Brooks Samira A, Brannon A Rose, Parker Joel S, Fisher Jennifer C, Sen Oishee, Kattan Michael W, Hakimi A Ari, Hsieh James J, Choueiri Toni K, Tamboli Pheroze, Maranchie Jodi K, Hinds Peter, Miller C Ryan, Nielsen Matthew E, Rathmell W Kimryn
UNC Lineberger Cancer Center, Chapel Hill, NC, USA.
UNC Lineberger Cancer Center, Chapel Hill, NC, USA; Memorial Sloan Kettering Cancer Center, New York, NY, USA.
Eur Urol. 2014 Jul;66(1):77-84. doi: 10.1016/j.eururo.2014.02.035. Epub 2014 Feb 25.
Gene expression signatures have proven to be useful tools in many cancers to identify distinct subtypes of disease based on molecular features that drive pathogenesis, and to aid in predicting clinical outcomes. However, there are no current signatures for kidney cancer that are applicable in a clinical setting.
To generate a signature biomarker for the clear cell renal cell carcinoma (ccRCC) good risk (ccA) and poor risk (ccB) subtype classification that could be readily applied to clinical samples to develop an integrated model for biologically defined risk stratification.
DESIGN, SETTING, AND PARTICIPANTS: A set of 72 ccRCC sample standards was used to develop a 34-gene classifier (ClearCode34) for assigning ccRCC tumors to subtypes. The classifier was applied to RNA-sequencing data from 380 nonmetastatic ccRCC samples from the Cancer Genome Atlas (TCGA), and to 157 formalin-fixed clinical samples collected at the University of North Carolina.
Kaplan-Meier analyses were performed on the individual cohorts to calculate recurrence-free survival (RFS), cancer-specific survival (CSS), and overall survival (OS). Training and test sets were randomly selected from the combined cohorts to assemble a risk prediction model for disease recurrence.
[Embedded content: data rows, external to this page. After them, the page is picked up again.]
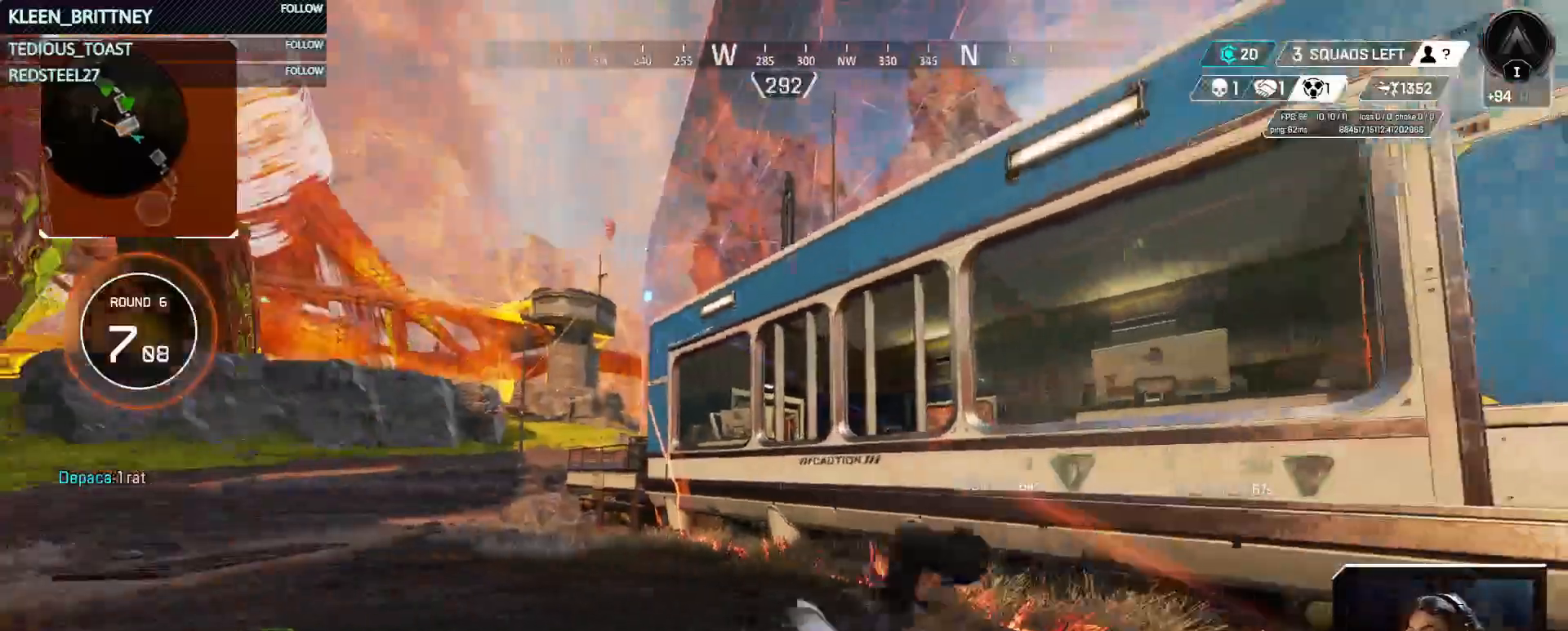
{"keys": ["w"], "events": [[67, "shift", "up"]]}
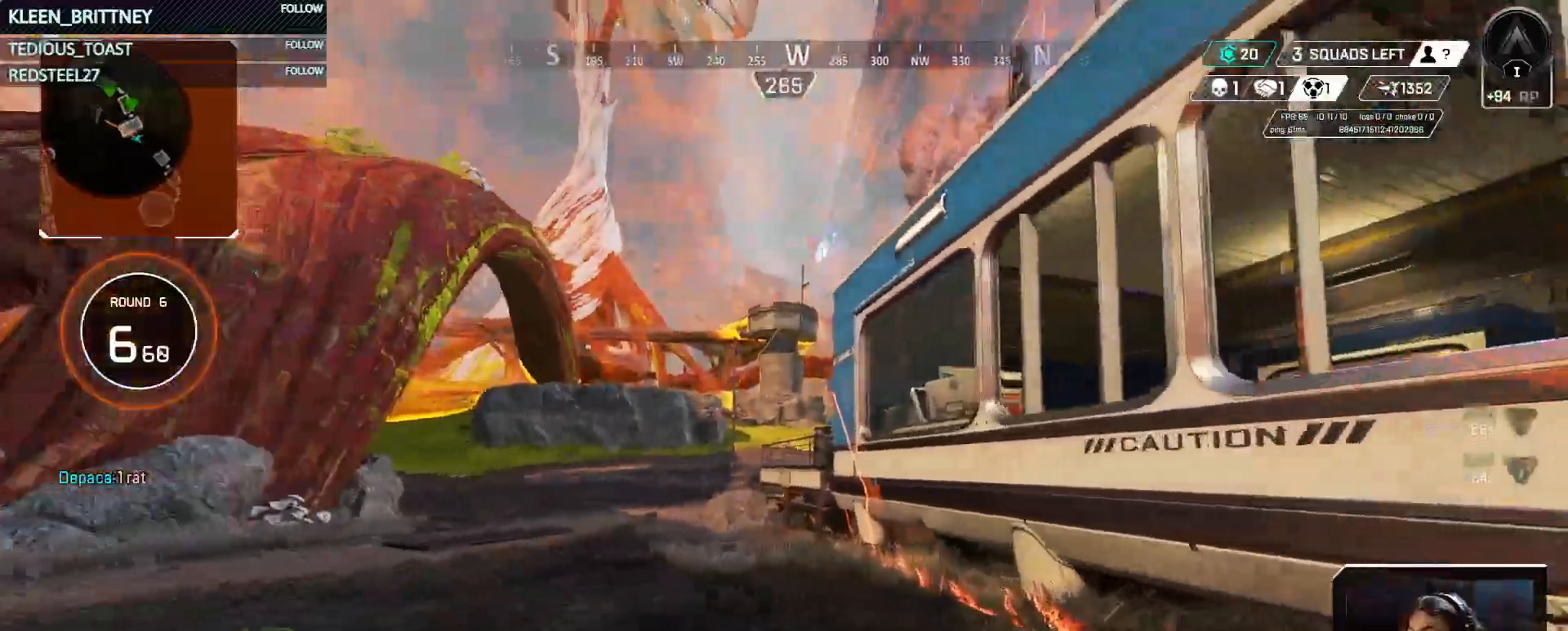
{"keys": ["w"], "events": []}
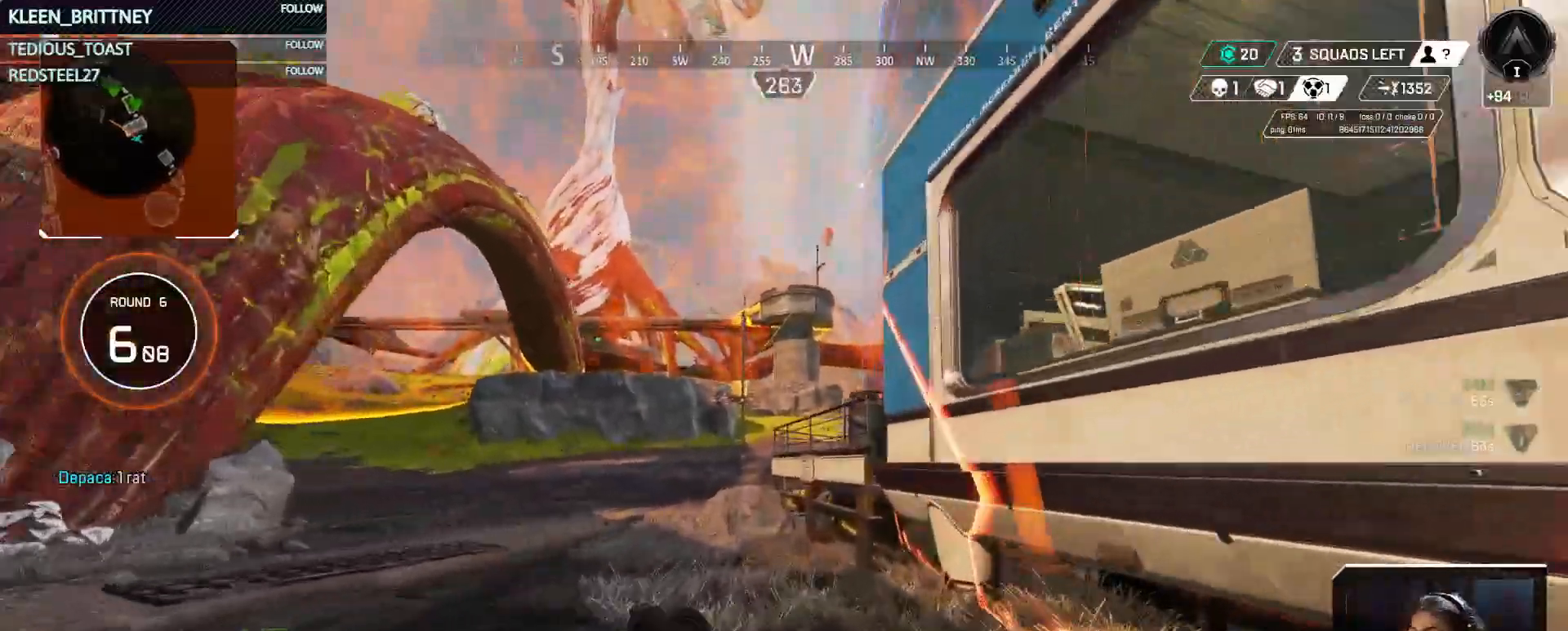
{"keys": ["w"], "events": []}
The subtypes were significantly associated with RFS (p<0.01), CSS (p<0.01), and OS (p<0.01). Hazard ratios for subtype classification were similar to those of stage and grade in association with recurrence risk, and remained significant in multivariate analyses. An integrated molecular/clinical model for RFS to assign patients to risk groups was able to accurately predict CSS above established, clinical risk-prediction algorithms.
The ClearCode34-based model provides prognostic stratification that improves upon established algorithms to assess risk for recurrence and death for nonmetastatic ccRCC patients.
We developed a 34-gene subtype predictor to classify clear cell renal cell carcinoma tumors according to ccA or ccB subtypes and built a subtype-inclusive model to analyze patient survival outcomes.
基因表达特征已被证明是许多癌症中有用的工具,可根据驱动发病机制的分子特征识别疾病的不同亚型,并有助于预测临床结果。然而,目前尚无适用于临床环境的肾癌特征。
生成一种用于透明细胞肾细胞癌(ccRCC)低风险(ccA)和高风险(ccB)亚型分类的特征生物标志物,该标志物可轻松应用于临床样本,以开发一种基于生物学定义的风险分层的综合模型。
设计、设置和参与者:使用一组72个ccRCC样本标准开发了一种34基因分类器(ClearCode34),用于将ccRCC肿瘤分配到不同亚型。该分类器应用于来自癌症基因组图谱(TCGA)的380个非转移性ccRCC样本的RNA测序数据,以及北卡罗来纳大学收集的157个福尔马林固定临床样本。
对各个队列进行Kaplan-Meier分析,以计算无复发生存期(RFS)、癌症特异性生存期(CSS)和总生存期(OS)。从合并队列中随机选择训练集和测试集,以构建疾病复发风险预测模型。
这些亚型与RFS(p<0.01)、CSS(p<0.01)和OS(p<0.01)显著相关。亚型分类的风险比与分期和分级与复发风险的相关性相似,并且在多变量分析中仍然显著。一种用于将患者分配到风险组的RFS综合分子/临床模型能够比既定的临床风险预测算法更准确地预测CSS。
基于ClearCode34的模型提供了预后分层,改进了既定算法,以评估非转移性ccRCC患者的复发和死亡风险。
我们开发了一种34基因亚型预测器,根据ccA或ccB亚型对透明细胞肾细胞癌肿瘤进行分类,并建立了一个包含亚型的模型来分析患者生存结果。